▸ **SOURCE MATERIAL**
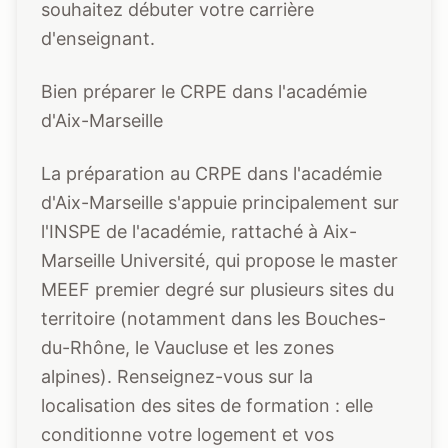
souhaitez débuter votre carrière
d'enseignant.
Bien préparer le CRPE dans l'académie
d'Aix-Marseille
La préparation au CRPE dans l'académie
d'Aix-Marseille s'appuie principalement sur
l'INSPE de l'académie, rattaché à Aix-
Marseille Université, qui propose le master
MEEF premier degré sur plusieurs sites du
territoire (notamment dans les Bouches-
du-Rhône, le Vaucluse et les zones
alpines). Renseignez-vous sur la
localisation des sites de formation : elle
conditionne votre logement et vos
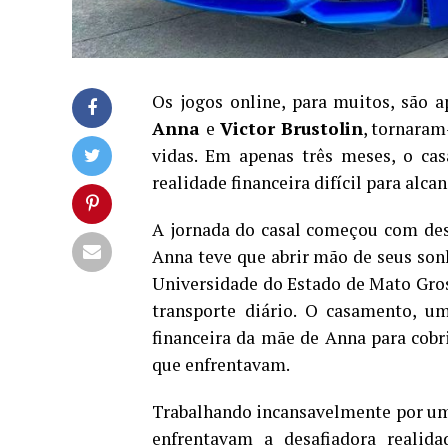
Os jogos online, para muitos, são 
Anna
e
Victor Brustolin
, tornaram
vidas. Em apenas três meses, o cas
realidade financeira difícil para alc
A jornada do casal começou com des
Anna teve que abrir mão de seus son
Universidade do Estado de Mato Gros
transporte diário. O casamento, u
financeira da mãe de Anna para cobri
que enfrentavam.
Trabalhando incansavelmente por um
enfrentavam a desafiadora realid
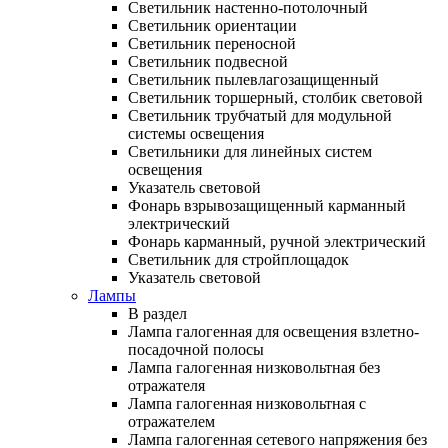
Светильник настенно-потолочный
Светильник ориентации
Светильник переносной
Светильник подвесной
Светильник пылевлагозащищенный
Светильник торшерный, столбик световой
Светильник трубчатый для модульной
системы освещения
Светильники для линейных систем
освещения
Указатель световой
Фонарь взрывозащищенный карманный
электрический
Фонарь карманный, ручной электрический
Светильник для стройплощадок
Указатель световой
Лампы
В раздел
Лампа галогенная для освещения взлетно-
посадочной полосы
Лампа галогенная низковольтная без
отражателя
Лампа галогенная низковольтная с
отражателем
Лампа галогенная сетевого напряжения без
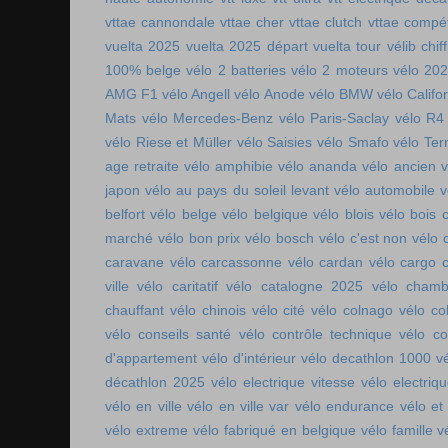
vttae cannondale
vttae cher
vttae clutch
vttae compét
vuelta 2025
vuelta 2025 départ
vuelta tour
vélib chif
100% belge
vélo 2 batteries
vélo 2 moteurs
vélo 20
AMG F1
vélo Angell
vélo Anode
vélo BMW
vélo Califo
Mats
vélo Mercedes-Benz
vélo Paris-Saclay
vélo R4
vélo Riese et Müller
vélo Saisies
vélo Smafo
vélo Ter
age retraite
vélo amphibie
vélo ananda
vélo ancien
v
japon
vélo au pays du soleil levant
vélo automobile
v
belfort
vélo belge
vélo belgique
vélo blois
vélo bois 
marché
vélo bon prix
vélo bosch
vélo c'est non
vélo 
caravane
vélo carcassonne
vélo cardan
vélo cargo 
ville
vélo caritatif
vélo catalogne 2025
vélo chamb
chauffant
vélo chinois
vélo cité
vélo colnago
vélo co
vélo conseils santé
vélo contrôle technique
vélo co
d'appartement
vélo d'intérieur
vélo decathlon 1000
v
décathlon 2025
vélo electrique vitesse
vélo electri
vélo en ville
vélo en ville var
vélo endurance
vélo et
vélo extreme
vélo fabriqué en belgique
vélo famille
v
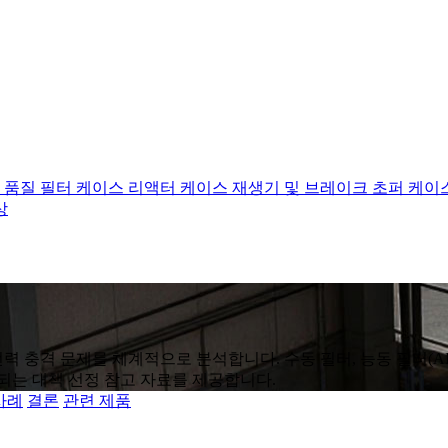
 품질 필터 케이스
리액터 케이스
재생기 및 브레이크 초퍼 케이
상
효전력 충격 문제를 체계적으로 분석합니다. 수동 필터, 능동 필터(AP
되는 대책 선정 참고 자료를 제공합니다.
사례
결론
관련 제품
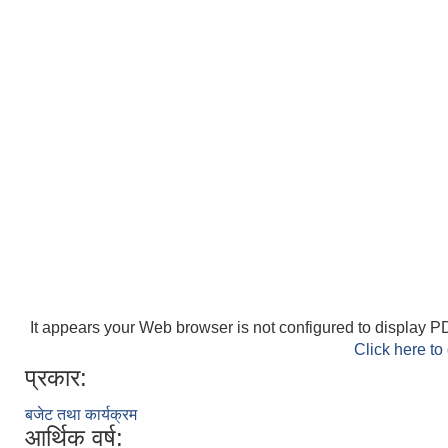
It appears your Web browser is not configured to display PD
Click here to
प्रकार:
बजेट तथा कार्यक्रम
आर्थिक वर्ष:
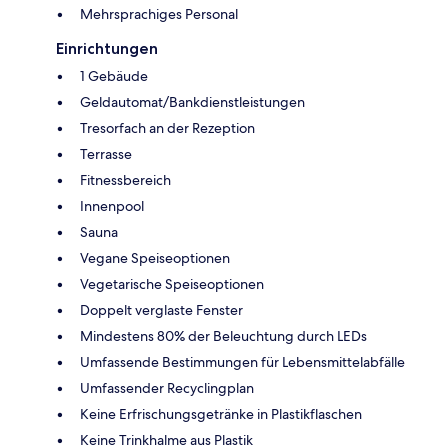
Mehrsprachiges Personal
Einrichtungen
1 Gebäude
Geldautomat/Bankdienstleistungen
Tresorfach an der Rezeption
Terrasse
Fitnessbereich
Innenpool
Sauna
Vegane Speiseoptionen
Vegetarische Speiseoptionen
Doppelt verglaste Fenster
Mindestens 80% der Beleuchtung durch LEDs
Umfassende Bestimmungen für Lebensmittelabfälle
Umfassender Recyclingplan
Keine Erfrischungsgetränke in Plastikflaschen
Keine Trinkhalme aus Plastik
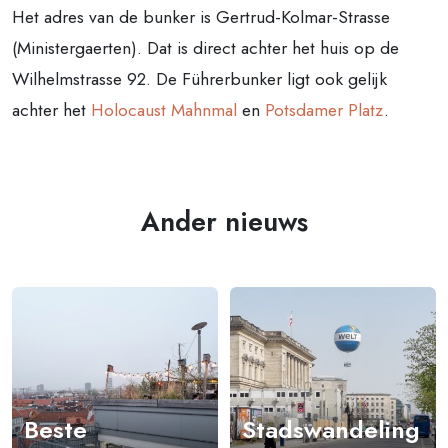
Het adres van de bunker is Gertrud-Kolmar-Strasse
(Ministergaerten). Dat is direct achter het huis op de
Wilhelmstrasse 92. De Führerbunker ligt ook gelijk
achter het
Holocaust Mahnmal
en
Potsdamer Platz
.
Ander nieuws
Beste
Stadswandeling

▸ **EXERCISE DESCRIPTION**
All text in the material above must be written out exactly; the images are to be skipped.

▸ **EXPECTED ANSWER**
souhaitez débuter votre carrière
d'enseignant.
Bien préparer le CRPE dans l'académie
d'Aix-Marseille
La préparation au CRPE dans l'académie
d'Aix-Marseille s'appuie principalement sur
l'INSPE de l'académie, rattaché à Aix-
Marseille Université, qui propose le master
MEEF premier degré sur plusieurs sites du
territoire (notamment dans les Bouches-
du-Rhône, le Vaucluse et les zones
alpines). Renseignez-vous sur la
localisation des sites de formation : elle
conditionne votre logement et vos
Os jogos online, para muitos, são 
Anna
e
Victor Brustolin
, tornaram
vidas. Em apenas três meses, o cas
realidade financeira difícil para alc
A jornada do casal começou com des
Anna teve que abrir mão de seus son
Universidade do Estado de Mato Gros
transporte diário. O casamento, u
financeira da mãe de Anna para cobri
que enfrentavam.
Trabalhando incansavelmente por um
enfrentavam a desafiadora realid
Светильник настенно-потолочный
Светильник ориентации
Светильник переносной
Светильник подвесной
Светильник пылевлагозащищенный
Светильник торшерный, столбик световой
Светильник трубчатый для модульной
системы освещения
Светильники для линейных систем
освещения
Указатель световой
Фонарь взрывозащищенный карманный
электрический
Фонарь карманный, ручной электрический
Светильник для стройплощадок
Указатель световой
Лампы
В раздел
Лампа галогенная для освещения взлетно-
посадочной полосы
Лампа галогенная низковольтная без
отражателя
Лампа галогенная низковольтная с
отражателем
Лампа галогенная сетевого напряжения без
vttae cannondale
vttae cher
vttae clutch
vttae compét
vuelta 2025
vuelta 2025 départ
vuelta tour
vélib chif
100% belge
vélo 2 batteries
vélo 2 moteurs
vélo 20
AMG F1
vélo Angell
vélo Anode
vélo BMW
vélo Califo
Mats
vélo Mercedes-Benz
vélo Paris-Saclay
vélo R4
vélo Riese et Müller
vélo Saisies
vélo Smafo
vélo Ter
age retraite
vélo amphibie
vélo ananda
vélo ancien
v
japon
vélo au pays du soleil levant
vélo automobile
v
belfort
vélo belge
vélo belgique
vélo blois
vélo bois 
marché
vélo bon prix
vélo bosch
vélo c'est non
vélo 
caravane
vélo carcassonne
vélo cardan
vélo cargo 
ville
vélo caritatif
vélo catalogne 2025
vélo chamb
chauffant
vélo chinois
vélo cité
vélo colnago
vélo co
vélo conseils santé
vélo contrôle technique
vélo co
d'appartement
vélo d'intérieur
vélo decathlon 1000
v
décathlon 2025
vélo electrique vitesse
vélo electri
vélo en ville
vélo en ville var
vélo endurance
vélo et
vélo extreme
vélo fabriqué en belgique
vélo famille
v
 품질 필터 케이스
리액터 케이스
재생기 및 브레이크 초퍼 케이
상
효전력 충격 문제를 체계적으로 분석합니다. 수동 필터, 능동 필터(AP
되는 대책 선정 참고 자료를 제공합니다.
사례
결론
관련 제품
It appears your Web browser is not configured to display PD
Click here to
प्रकार:
बजेट तथा कार्यक्रम
आर्थिक वर्ष:
Mehrsprachiges Personal
Einrichtungen
1 Gebäude
Geldautomat/Bankdienstleistungen
Tresorfach an der Rezeption
Terrasse
Fitnessbereich
Innenpool
Sauna
Vegane Speiseoptionen
Vegetarische Speiseoptionen
Doppelt verglaste Fenster
Mindestens 80% der Beleuchtung durch LEDs
Umfassende Bestimmungen für Lebensmittelabfälle
Umfassender Recyclingplan
Keine Erfrischungsgetränke in Plastikflaschen
Keine Trinkhalme aus Plastik
Het adres van de bunker is Gertrud-Kolmar-Strasse
(Ministergaerten). Dat is direct achter het huis op de
Wilhelmstrasse 92. De Führerbunker ligt ook gelijk
achter het
Holocaust Mahnmal
en
Potsdamer Platz
.
Ander nieuws
Beste
Stadswandeling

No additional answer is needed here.